TASK
Each line below with the string "pixels" should be copied.

RECORDS SHOWN

########

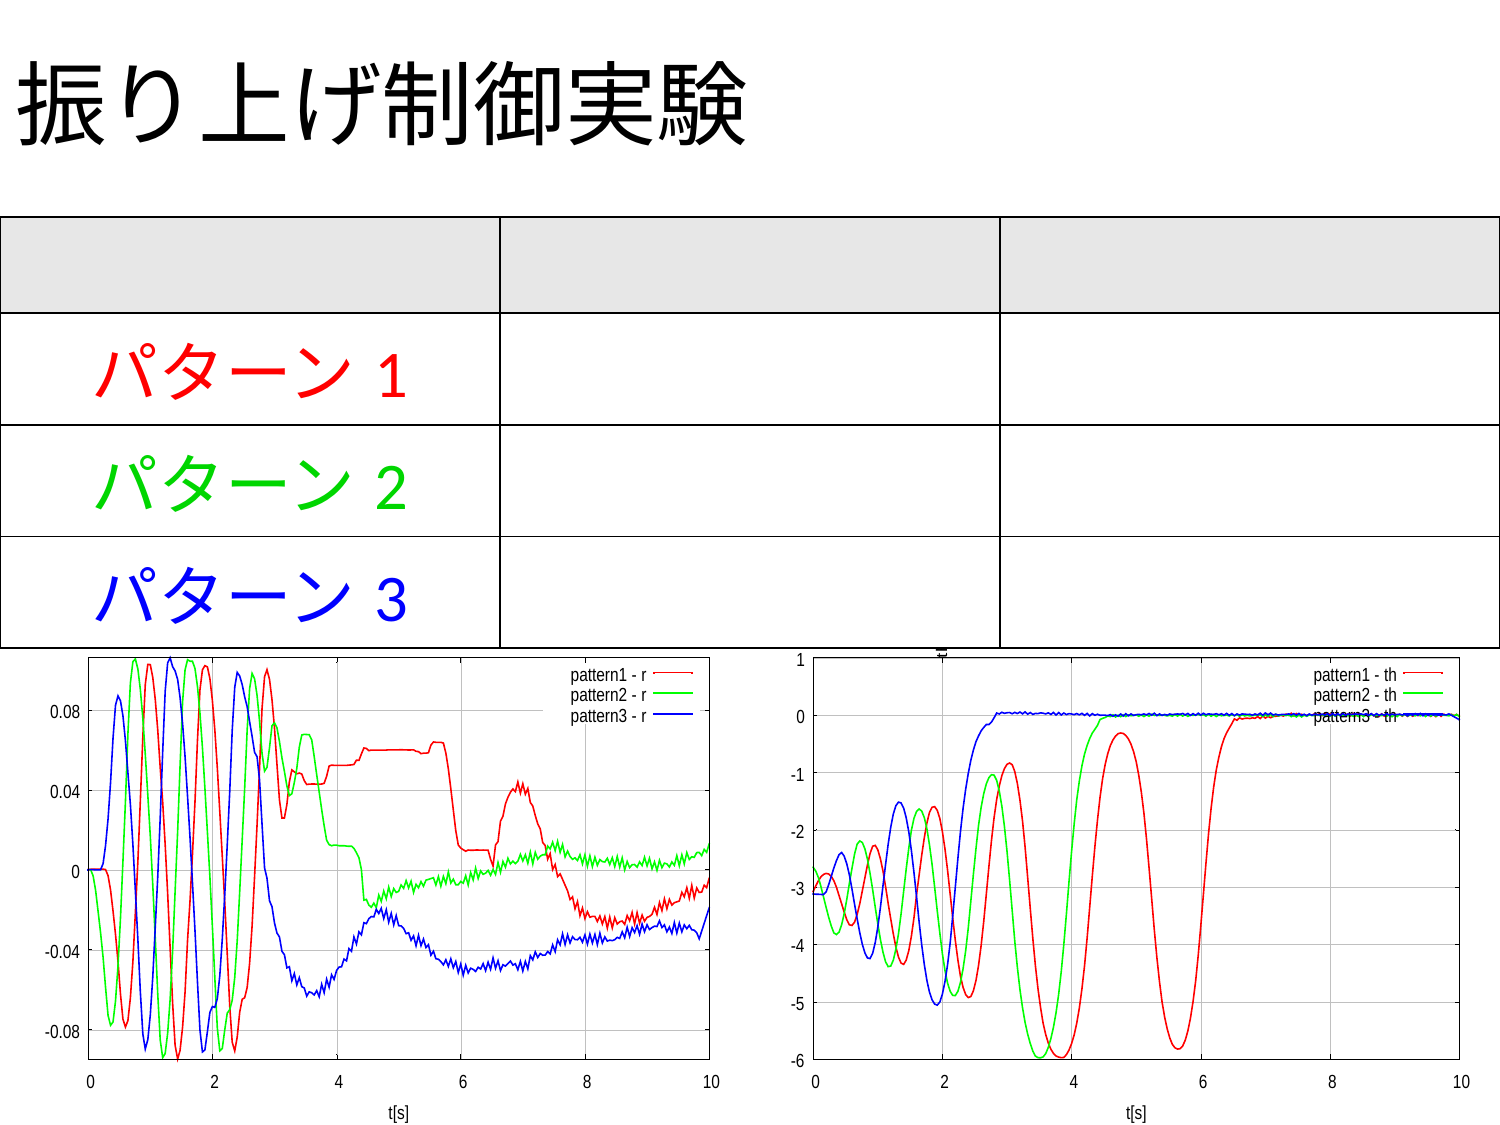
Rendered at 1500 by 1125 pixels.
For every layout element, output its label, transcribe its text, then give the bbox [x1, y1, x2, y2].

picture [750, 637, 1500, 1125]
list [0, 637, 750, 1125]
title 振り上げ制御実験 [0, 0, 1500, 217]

########

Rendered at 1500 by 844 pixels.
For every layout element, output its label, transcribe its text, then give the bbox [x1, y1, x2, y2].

########

SOLUTION TO THE EXERCISE
Rendered at 1500 by 1125 pixels.
Rendered at 1500 by 844 pixels.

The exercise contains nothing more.